Contemporain de Platon, Hippocrate, considéré comme le père de la médecine, a également contribué, à sa façon, à fonder une éthique du bonheur. Alors que de nombreux débats publics et conversations privées ont pour objet la crise sanitaire, il est dommage d’observer que le principe phare d’Hippocrate « primum non nocere » (d’abord ne pas nuire) ne soit pas davantage mis en avant. Apparaissant pour la première fois dans le traité des épidémies, ce précepte peut sembler une évidence. Cependant, après une deuxième lecture, il souligne que tout remède ou soin, physique ou psychique, comporte des effets secondaires qui peuvent se révéler toxiques. Cette approche, également connue sous le nom de « do not harm », est pratiquée dans le secteur des ONG et de l’aide au développement. Le changement, en particulier social, advient rarement sans tension entre les objectifs de transformation et les effets des interventions potentiellement négatifs pour les parties prenantes.

Si l’on transpose le principe de « ne pas nuire » à un cadre plus large que le champ médical, la notion consistant à ne pas causer du tort aux autres, est certainement l’une des conditions d’une vie bonne et d’une société pacifiée. La notion « à autrui » peut être étendue au delà des êtres humains pour intégrer l’environnement, la biodiversité, les écosystèmes naturels. La compréhension profonde de l’injonction « ne pas nuire » permet de transformer la conscience de son appartenance au monde et de son interdépendance avec autrui.

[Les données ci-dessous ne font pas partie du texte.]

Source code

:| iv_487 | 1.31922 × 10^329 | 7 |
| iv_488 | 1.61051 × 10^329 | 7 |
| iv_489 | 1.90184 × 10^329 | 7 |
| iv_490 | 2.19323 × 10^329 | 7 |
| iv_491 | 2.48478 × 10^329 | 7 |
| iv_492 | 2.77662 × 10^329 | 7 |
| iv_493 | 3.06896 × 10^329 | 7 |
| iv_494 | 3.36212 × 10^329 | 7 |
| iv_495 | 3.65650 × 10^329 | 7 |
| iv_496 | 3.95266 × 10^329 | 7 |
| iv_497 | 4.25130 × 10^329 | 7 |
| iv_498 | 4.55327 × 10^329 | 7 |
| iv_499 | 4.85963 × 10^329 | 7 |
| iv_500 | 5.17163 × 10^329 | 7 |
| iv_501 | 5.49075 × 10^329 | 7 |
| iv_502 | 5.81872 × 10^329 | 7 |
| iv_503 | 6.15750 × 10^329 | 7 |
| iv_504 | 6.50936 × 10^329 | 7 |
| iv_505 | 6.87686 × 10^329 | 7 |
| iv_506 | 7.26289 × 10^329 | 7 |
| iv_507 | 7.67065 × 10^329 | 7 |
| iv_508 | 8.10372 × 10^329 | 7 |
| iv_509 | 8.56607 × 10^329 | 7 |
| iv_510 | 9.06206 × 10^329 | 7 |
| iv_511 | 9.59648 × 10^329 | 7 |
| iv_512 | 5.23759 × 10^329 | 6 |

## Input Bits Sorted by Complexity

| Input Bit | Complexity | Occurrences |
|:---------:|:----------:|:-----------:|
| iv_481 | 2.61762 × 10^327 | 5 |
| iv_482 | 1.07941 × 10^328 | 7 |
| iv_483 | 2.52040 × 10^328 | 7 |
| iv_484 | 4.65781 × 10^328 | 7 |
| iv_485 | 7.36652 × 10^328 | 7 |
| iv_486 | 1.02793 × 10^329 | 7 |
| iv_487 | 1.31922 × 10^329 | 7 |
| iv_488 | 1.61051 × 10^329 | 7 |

Le fait d’éprouver l’existence de ce lien permet une resensibilisation et une reconnexion au Vivant et, par là même, la création d’un espace pour la considération à l’égard de ce qui est autre, différent. Ainsi, nous changerions peut-être de regard sur un arbre mort qui aujourd’hui, dans nos sociétés occidentales, a plus de valeur qu’un arbre en vie. Nous serions probablement plus susceptibles de comprendre pourquoi nous avons jugé que l’éloignement de la Nature et sa destruction étaient un progrès. Et nous nous interrogerions aussi éventuellement sur ce qui fait l’accomplissement d’un homme et la réalisation de sa véritable nature. 

Le recours à la philosophie des Anciens pour mieux vivre aujourd’hui et raisonnablement penser demain n’est pas un simple exercice intellectuel. Une pensée ne peut vivre qu’en actes. Les questionnements soulevés par notre temps sont d’ordre existentiel avant d’être technique. L’ensemble des philosophies grecques ont en commun de proposer une réflexion qui transforme l’intériorité, la manière de vivre et le regard sur le monde. Il faut savoir oser la méthode philosophique; elle peut dévoiler des dimensions de la réalité que nous ne souhaitons pas voir comme la futilité des choses auxquelles nous sommes pourtant attachés. La philosophie antique est une chance en ce sens qu’elle offre l’opportunité d’exercer notre capacité d’étonnement, de problématisation, de mise en perspective et notre esprit critique pour créer demain. L’ingénierie philosophique constitue une ressource puissante pour conduire le changement.